Urban Pagan in Somerset

Urban Pagan in Somerset

Thursday, 1 August 2013

Love of Lammas

Over the years I have enjoyed celebrating every festival we do - I loved the winter solstice, colours and craft making. Samhain and its fun as well as the chance to go inwards and remember our ancestors. The summer solstice and Beltane with the flowers and wonderful energies of growth. Imbolg with its promises of light to come and the equinoxes with their balances at each end of the year. However I have to say my most favourite festival of all is Lammas.

Lammas loaf at Eastbourne Lammas Fair 2013

I love Lammas. I love the feelings I get at this time of year as the wheel moves round again. I love the glints of gold in the fields of barley and corn. The grain harvests and the colours of the gold against the blue hue of the late summer skies. It isn't quite the golden autumn that comes around the later harvests at the equinox with its sunny but colder starts to the mornings, but it shows signs of the change of seasons as the nights are not quite so long.

I love all it represents.
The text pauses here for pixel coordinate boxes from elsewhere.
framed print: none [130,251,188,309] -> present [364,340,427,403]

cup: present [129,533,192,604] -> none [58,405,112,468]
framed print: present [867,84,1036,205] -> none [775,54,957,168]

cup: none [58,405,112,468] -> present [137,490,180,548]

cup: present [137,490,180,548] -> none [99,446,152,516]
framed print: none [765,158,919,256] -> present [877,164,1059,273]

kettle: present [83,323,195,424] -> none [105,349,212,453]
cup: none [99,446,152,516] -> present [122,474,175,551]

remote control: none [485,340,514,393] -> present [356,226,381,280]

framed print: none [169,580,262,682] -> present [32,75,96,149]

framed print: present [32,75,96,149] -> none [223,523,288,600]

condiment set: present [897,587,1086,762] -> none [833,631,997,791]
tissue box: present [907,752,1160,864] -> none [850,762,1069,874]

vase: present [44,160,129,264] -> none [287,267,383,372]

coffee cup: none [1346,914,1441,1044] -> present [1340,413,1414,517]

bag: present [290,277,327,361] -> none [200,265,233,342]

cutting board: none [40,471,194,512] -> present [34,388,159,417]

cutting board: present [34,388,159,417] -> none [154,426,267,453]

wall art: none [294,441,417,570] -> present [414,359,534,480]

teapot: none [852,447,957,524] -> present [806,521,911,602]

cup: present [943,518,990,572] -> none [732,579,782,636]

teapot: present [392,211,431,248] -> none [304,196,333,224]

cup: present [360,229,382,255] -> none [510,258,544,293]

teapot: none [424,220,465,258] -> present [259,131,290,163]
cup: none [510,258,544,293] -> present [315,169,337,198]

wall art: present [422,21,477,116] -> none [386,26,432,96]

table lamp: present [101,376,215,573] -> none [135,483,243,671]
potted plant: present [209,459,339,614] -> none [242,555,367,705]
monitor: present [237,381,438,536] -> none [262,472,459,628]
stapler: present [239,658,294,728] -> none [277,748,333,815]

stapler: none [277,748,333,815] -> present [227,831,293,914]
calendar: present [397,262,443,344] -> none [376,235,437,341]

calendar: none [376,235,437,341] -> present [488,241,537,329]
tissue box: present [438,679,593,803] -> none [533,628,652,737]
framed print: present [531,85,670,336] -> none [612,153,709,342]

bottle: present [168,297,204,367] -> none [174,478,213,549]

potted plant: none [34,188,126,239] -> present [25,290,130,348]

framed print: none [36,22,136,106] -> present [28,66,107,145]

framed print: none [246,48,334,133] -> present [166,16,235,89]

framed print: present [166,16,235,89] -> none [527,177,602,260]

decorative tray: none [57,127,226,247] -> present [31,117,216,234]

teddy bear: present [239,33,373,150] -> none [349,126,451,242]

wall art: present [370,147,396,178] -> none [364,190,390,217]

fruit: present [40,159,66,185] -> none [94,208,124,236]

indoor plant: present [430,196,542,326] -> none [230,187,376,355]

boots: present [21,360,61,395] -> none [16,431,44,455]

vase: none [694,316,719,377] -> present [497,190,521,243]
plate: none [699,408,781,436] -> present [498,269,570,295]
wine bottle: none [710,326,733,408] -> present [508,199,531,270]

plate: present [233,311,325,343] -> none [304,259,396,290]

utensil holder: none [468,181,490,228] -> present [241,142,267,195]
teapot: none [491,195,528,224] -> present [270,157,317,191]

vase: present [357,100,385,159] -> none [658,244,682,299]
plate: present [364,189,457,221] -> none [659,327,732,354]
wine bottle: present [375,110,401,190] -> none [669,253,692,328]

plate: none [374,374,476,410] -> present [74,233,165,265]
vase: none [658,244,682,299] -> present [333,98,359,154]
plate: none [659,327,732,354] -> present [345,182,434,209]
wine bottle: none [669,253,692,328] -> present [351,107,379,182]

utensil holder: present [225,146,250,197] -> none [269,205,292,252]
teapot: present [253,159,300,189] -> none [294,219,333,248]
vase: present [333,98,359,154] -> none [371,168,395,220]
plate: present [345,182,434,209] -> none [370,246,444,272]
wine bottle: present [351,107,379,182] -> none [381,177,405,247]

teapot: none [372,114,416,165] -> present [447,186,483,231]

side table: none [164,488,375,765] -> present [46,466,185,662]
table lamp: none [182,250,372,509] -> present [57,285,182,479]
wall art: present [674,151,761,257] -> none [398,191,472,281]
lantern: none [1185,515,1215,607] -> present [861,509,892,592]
Natures bounty. The traditions throughout hundreds of years to collect, celebrate and share the harvests.

The harvests of foods, the preparation of the stores for the winter to come. I know that nowadays we have food to last through the year. Storage, refrigeration and so on means we don't worry that the food stores may not take us through to spring. That families no longer all go out together to bring the harvests in from the fields and celebrate with the villagers that all is in before the weathers change.


But underneath all our modern lives, with supermarkets, the food miles that enable us to partake of foods from other continents and cultures. Our freezers in the kitchen or the preserving processes now used to keep food longer.

Underneath all of this the link to the land is still strong in us. The echoes of what was done through the eons of time is rooted in the psyche of the people. Some feel it stronger than others its true. Some people are content not to participate in acknowledging the changes of the seasons apart from a nod at Christmas and Easter and maybe other social customs.


Some people enjoy the traditions of their communities. Taking part in the various local festivities. Spring or summer fairs, sea food festivals such as the whitstable oyster festival or the Brogdale apple festivals in Kent. Local Cornish festivals, or flower celebrations in Harrogate or Ely. The people may not be Pagans but still may have a rooted connection to the land and want to express it in their own way.

Others deliberately celebrate the seasons and the festivals as part of their spiritual paths. Christianity adopted most of our festivals in order to draw the people into the Church for conversion many years ago. And of course most Pagans will be celebrating the changes of the seasons along with any sacred days of the Deities they may revere.



Lammas has a magic I feel strongly. It may be the culmination of growth and harvests, but underneath it all I feel a bonding to the Earth and to life. It reminds me of my roots and my connection to nature. It brings up the feelings of being part of the Earth. Not separate or living 'on it' but as a part of it. I affect it, as it affects me. Of being part of a whole organism.

And so I weave my corn dollies, and make my crafts. Sing my songs and dance my rites of the seasons.

Yes, I love samhain and midwinter. I love Beltane and dancing round the maypole.
But Lammas..........ah......now that's my heart.



You'll remember me when the west wind moves upon the fields of barley.
You'll forget the sun in his jealous sky as we walk in fields of gold.
So she took her love for to gaze awhile upon the fields of barley.
In his arms she fell as her hair came down among the fields of gold.

Will you stay with me, will you be my love among the fields of barley?
We'll forget the sun in his jealous sky as we lie in fields of gold.
See the west wind move like a lover so upon the fields of barley.
Feel her body rise when you kiss her mouth among the fields of gold.

I never made promises lightly and there have been some that I've broken,
But I swear in the days still left we'll walk in fields of gold.
We'll walk in fields of gold.

Many years have passed since those summer days among the fields of barley.
See the children run as the sun goes down among the fields of gold.
You'll remember me when the west wind moves upon the fields of barley.
You can tell the sun in his jealous sky when we walked in fields of gold,
When we walked in fields of gold, when we walked in fields of gold.